Abstract

There has been a long history of experimentation and conjecture about a potentially critical role in memory consolidation for brain processes unique to sleep (1–3). A role for sleep in memory consolidation is consistent with the fact that new memory traces are not instantly fixed but rather remain susceptible to neuromodulatory influences for several hours after acquisition and require protein synthesis to become stable long-term memories (4). And while it has been clearly demonstrated that sleep deprivation can impair later memory for recently acquired declarative and procedural memory, the precise mechanisms by which sleep may aid or mediate memory storage processes are not known (3, 5). Activation of the cholinergic system has been demonstrated to enhance attention, learning, and memory consolidation and to facilitate plasticity after physiological manipulations and during development (6–8).
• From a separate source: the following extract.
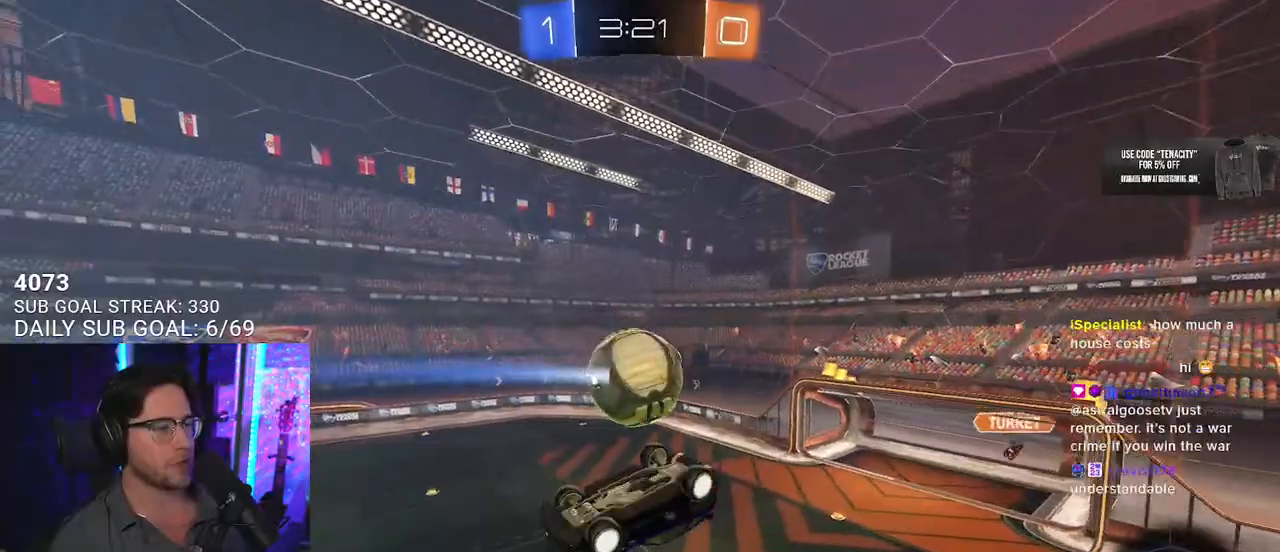
{"buttons": ["R1"], "left_stick": "right", "right_stick": "center", "events": [[117, "L2", "down"], [350, "left_stick", "right"], [367, "L2", "up"]]}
Acetylcholine levels are high during waking and rapid eye movement (REM; also known as paradoxical) sleep (9). These observations seem consistent with the possibility that REM sleep may play an important role in facilitating synaptic plasticity of recently acquired memory traces. However, the great similarities between the waking and REM sleep states beg the question: What about REM sleep relative to waking is privileged for memory consolidation? Explicitly, REM sleep episodes follow deep slow-wave sleep (SWS) episodes. New findings by Gais and Born (10) presented in this issue of PNAS provide compelling evidence in human subjects that SWS and the accompanying low levels of acetylcholine during SWS may mediate a critical memory consolidation process. These findings support two-stage models …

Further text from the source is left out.